Sédation profonde : les recos de la HAS pour la médecine de ville 

10/02/2020 Par Brigitte Blond
Santé publique
La Haute Autorité de Santé (HAS) vient de publier ses préconisations pour l’utilisation des (rares) médicaments, hors AMM, qui permettent une sédation profonde et continue jusqu’au décès, à l’hôpital comme en ville.

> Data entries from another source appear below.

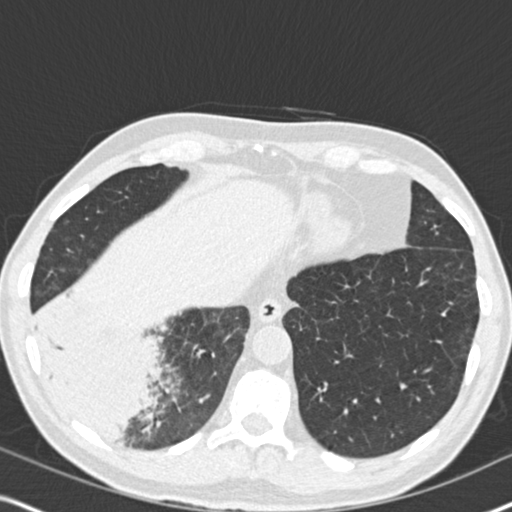
Low-dose screening chest CT, axial slice; second annual screen; lung window (W 1500 / L -600 HU); 2 mm slice thickness; slice 127 of 182 in the series. Male participant, aged 61 years at enrolment. Current smoker at enrolment.
Lesion marked by an expert reader, bounding box [x1, y1, x2, y2] px = [25, 288, 182, 456]. The exam's reader record, not a measurement of the box and not confirmed to be the same lesion: non-calcified nodule or mass ≥4 mm, right lower lobe, 90 × 80 mm, soft tissue attenuation, pre-existing on the prior screen: yes; interval growth: yes. Official screen result: positive, other. Later outcome: lung cancer diagnosed 20 days after this screen — bronchiolo-alveolar adenocarcinoma, NOS, right lower lobe, moderately differentiated (G2), stage IIIB (AJCC 6th edition), 90 mm at pathology.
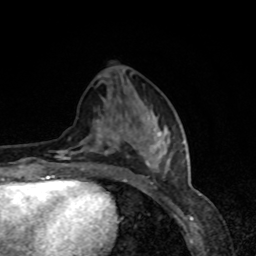
Breast MRI, one axial slice; slice 33 of 80 in the series (ordered by position); cropped to one breast; dynamic contrast-enhanced series, time point 2 of 8 at this slice position (early post-contrast); 1.5 T; TE 4.2 ms, TR 7 ms; 256 × 256 image matrix, field of view 160 × 160 mm. Female patient.
Annotated regions visible in this slice (semi-automatic segmentation, software-assisted and operator-edited):
- enhancing-tissue mask used for the functional tumour volume (all voxels passing the contrast-enhancement thresholds inside the analysis volume; usually the tumour): box from (x=57, y=120) to (x=184, y=179) px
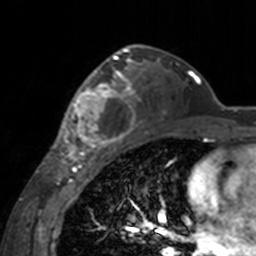
Breast MRI, one axial slice. Slice 102 of 160 in the series (ordered by position). Cropped to one breast. Dynamic contrast-enhanced series, time point 2 of 7 at this slice position (early post-contrast). 3 T. TE 1.7 ms, TR 4 ms. 256 × 256 image matrix, field of view 170 × 170 mm. Female patient.
Annotated regions visible in this slice (semi-automatically segmented with operator editing):
- enhancing-tissue mask used for the functional tumour volume (all voxels passing the contrast-enhancement thresholds inside the analysis volume; usually the tumour): bounding box [x1, y1, x2, y2] px = [60, 63, 142, 155]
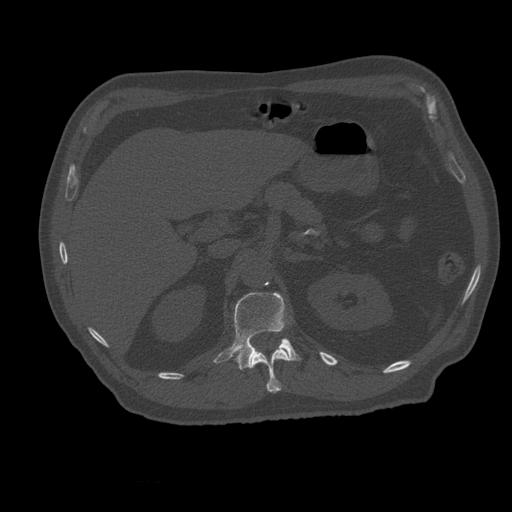
CT including the spine, one axial slice; position 247 of 399 along the scan axis; reconstruction kernel STANDARD; bone window (W 1800 / L 400 HU); 512 × 512 image matrix, field of view 407 × 407 mm. Patient age 73 years. From the clinical record (not read from this slice): primary cancer: prostate; vertebrae with lytic lesions (as recorded): L2.
Outlined on this slice (semi-automatic segmentation, software-assisted and operator-edited):
- L1 vertebra: bounding box (x1, y1, x2, y2) in pixels: (214, 293, 301, 370)
- T12 vertebra: (249, 348, 290, 393)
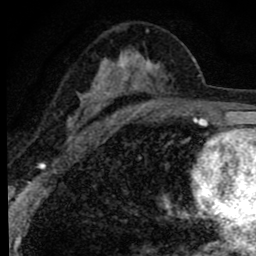
Breast MRI (dynamic contrast-enhanced), one axial slice; position 47 of 80 along the scan axis; cropped to one breast; dynamic contrast-enhanced series, time point 2 of 8 at this slice position (early post-contrast); 1.5 T; TE 2.8 ms, TR 7.2 ms; 2 mm slice thickness; 256 × 256 image matrix, field of view 140 × 140 mm. Female patient.
Annotated regions visible in this slice (semi-automatically segmented with operator editing):
- enhancing-tissue mask used for the functional tumour volume (all voxels passing the contrast-enhancement thresholds inside the analysis volume; usually the tumour): bounding box (x1, y1, x2, y2) in pixels: (67, 28, 196, 139)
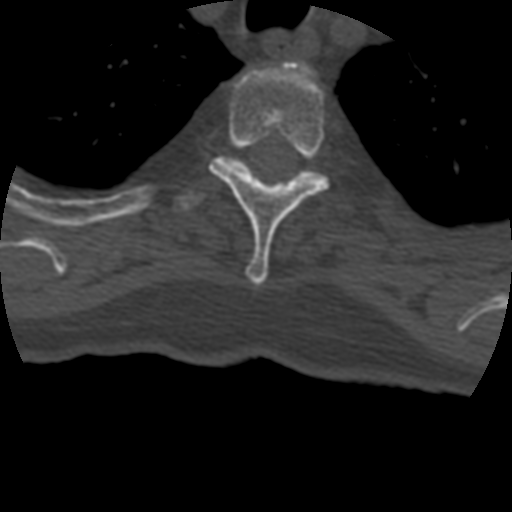
CT including the spine, one axial slice; position 351 of 399 along the scan axis; 120 kVp; bone window (W 1800 / L 400 HU); 1.25 mm slice thickness; 512 × 512 image matrix, field of view 160 × 160 mm. Patient age 69 years. From the clinical record (not read from this slice): primary cancer: prostate.
Outlined on this slice (semi-automatically segmented with operator editing):
- T3 vertebra: bounding box (x1, y1, x2, y2) in pixels: (209, 61, 330, 285)
- T4 vertebra: (173, 157, 317, 212)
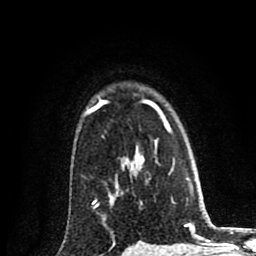
Breast MRI (dynamic contrast-enhanced), one axial slice. Position 65 of 80 along the scan axis. Cropped to one breast. Dynamic contrast-enhanced series, time point 2 of 8 at this slice position (early post-contrast). 1.5 T. TE 2.7 ms, TR 6.6 ms. 256 × 256 image matrix, field of view 150 × 150 mm. Female patient.
Annotated regions visible in this slice (semi-automatic segmentation, software-assisted and operator-edited):
- enhancing-tissue mask used for the functional tumour volume (all voxels passing the contrast-enhancement thresholds inside the analysis volume; usually the tumour): bounding box <85,99,163,246> (left, top, right, bottom; pixels)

  Chaque patient, atteint d’une affection grave et incurable a le droit d’être soulagé en fin de vie, quand la souffrance est réfractaire aux traitements opiacés et le pronostic vital engagé à court terme, par une sédation profonde et continue. Celle-ci n’est pas antalgique (l’association à des antalgiques est indispensable), mais produit une suspension de la conscience, une “déconnection“. « Ce droit est inscrit dans la loi Clayes-Léonetti du 2 février 2016 », rappelle le Dr Pierre Gabach, chef du service des bonnes pratiques professionnelles à la Haute Autorité de Santé (HAS).   Médicaments hors AMM Pour que les patients puissent y avoir effectivement accès, la HAS a publié en 2018, à l’intention des médecins, un guide parcours de soins “Comment mettre en œuvre une sédation profonde et continue maintenue jusqu’au décès (SPCMD) ?“, d’aide à la décision et à la mise en œuvre de cette sédation. Or, la prise en charge médicamenteuse n’y était qu’évoquée. Faute d’évolution réglementaire sur ce volet pratique, la HAS s’est donc depuis autosaisie du dossier. C’est l’objet de la recommandation de bonne pratique actuelle que d’expliciter les modalités d’utilisation, dans le détail, des médicaments de la sédation, hors autorisation de mise sur le marché (AMM).   Décision collégiale Sur la base de cette recommandation, la HAS demande aux Autorités de Santé de permettre la dispensation des sédatifs hors AMM aux médecins qui prennent en charge...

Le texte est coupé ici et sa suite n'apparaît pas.